Gib den Textauszug zur Bundestagssitzung unten vollständig und Wort für Wort wieder.

---------- Textauszug

Bundestagspräsident :

Ich rufe die Tagesordnungspunkte 9 a und b auf:
a)Beratung der Beschlußempfehlung und des Berichts des
Ausschusses für Umwelt, Naturschutz und Reaktorsicherheit (16.
Ausschuß) zu der Unterrichtung durch die Bundesregierung
Bericht der Bundesregierung zum Jahresgutachten 1997 "Welt im
Wandel: Wege zu einem nachhaltigen Umgang mit Süßwasser" des
Wissenschaftlichen Beirates der Bundesregierung "Globale
Umweltveränderungen"
- Drucksachen 13/11435, 14/69 Nr. 1.16, 14/837 -
Berichterstattung:
Abgeordnete Petra Bierwirth
Dr. Klaus W. Lippold (Offenbach)
Winfried Hermann
Birgit Homburger
Eva-Maria Bulling-Schröter
b) Beratung der Beschlußempfehlung und des Berichts des
Ausschusses für Umwelt, Naturschutz und Reaktorsicherheit (16.
Ausschuß) zu der Unterrichtung durch die Bundesregierung
Bericht der Kommission
Durchführung der Richtlinie 91/271/EWG des Rates vom 21. Mai
1991 über die Behandlung von kommunalem Abwasser, geändert durch
die Richtlinie 98/15/EG der Kommission vom 27. Februar 1998
Zusammenfassung der von den Mitgliedstaaten getroffenen
Maßnahmen und Bewertung der in Anwendung von Artikel 13 und 17 der
Richtlinie enthaltenen Informationen
- Drucksachen 14/488 Nr. 2.49, 14/1343 -
Berichterstattung:
Abgeordnete Petra Bierwirth
Georg Girisch
Winfried Hermann
Ulrike Flach
Eva-Maria Bulling-Schröter

Nach einer interfraktionellen Vereinbarung ist für die Aussprache
eine Stunde vorgesehen. - Ich höre keinen Widerspruch. Dann ist es
so beschlossen.

--------------------
---------- Bereitgestellte Daten

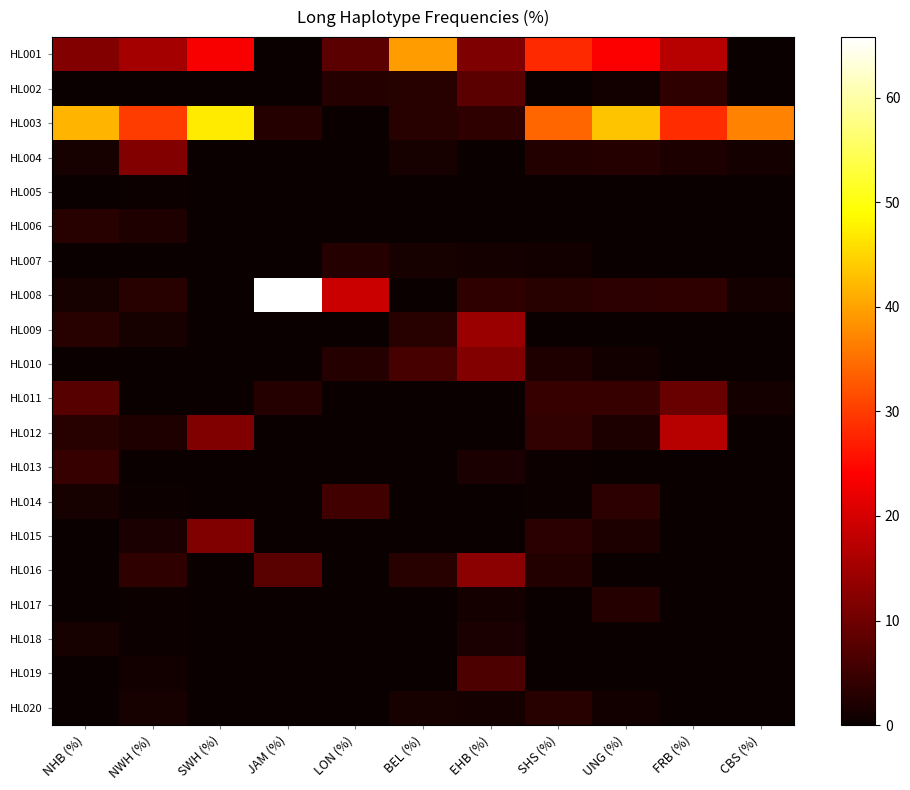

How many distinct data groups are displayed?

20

--------------------
---------- Bereitgestellte Daten

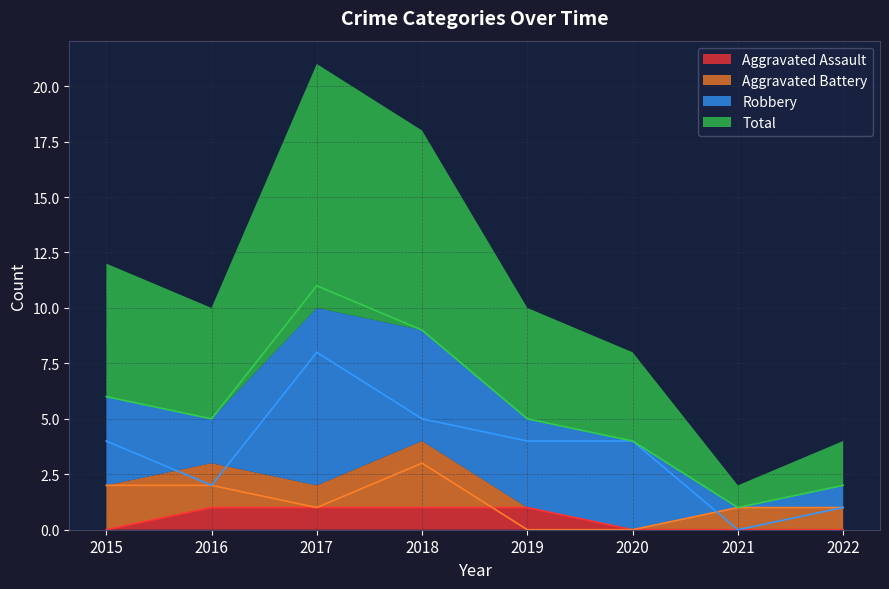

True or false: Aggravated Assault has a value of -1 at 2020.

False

--------------------

### Schriftliche Lösung:
Bundestagspräsident :

Ich rufe die Tagesordnungspunkte 9 a und b auf:
a)Beratung der Beschlußempfehlung und des Berichts des
Ausschusses für Umwelt, Naturschutz und Reaktorsicherheit (16.
Ausschuß) zu der Unterrichtung durch die Bundesregierung
Bericht der Bundesregierung zum Jahresgutachten 1997 "Welt im
Wandel: Wege zu einem nachhaltigen Umgang mit Süßwasser" des
Wissenschaftlichen Beirates der Bundesregierung "Globale
Umweltveränderungen"
- Drucksachen 13/11435, 14/69 Nr. 1.16, 14/837 -
Berichterstattung:
Abgeordnete Petra Bierwirth
Dr. Klaus W. Lippold (Offenbach)
Winfried Hermann
Birgit Homburger
Eva-Maria Bulling-Schröter
b) Beratung der Beschlußempfehlung und des Berichts des
Ausschusses für Umwelt, Naturschutz und Reaktorsicherheit (16.
Ausschuß) zu der Unterrichtung durch die Bundesregierung
Bericht der Kommission
Durchführung der Richtlinie 91/271/EWG des Rates vom 21. Mai
1991 über die Behandlung von kommunalem Abwasser, geändert durch
die Richtlinie 98/15/EG der Kommission vom 27. Februar 1998
Zusammenfassung der von den Mitgliedstaaten getroffenen
Maßnahmen und Bewertung der in Anwendung von Artikel 13 und 17 der
Richtlinie enthaltenen Informationen
- Drucksachen 14/488 Nr. 2.49, 14/1343 -
Berichterstattung:
Abgeordnete Petra Bierwirth
Georg Girisch
Winfried Hermann
Ulrike Flach
Eva-Maria Bulling-Schröter

Nach einer interfraktionellen Vereinbarung ist für die Aussprache
eine Stunde vorgesehen. - Ich höre keinen Widerspruch. Dann ist es
so beschlossen.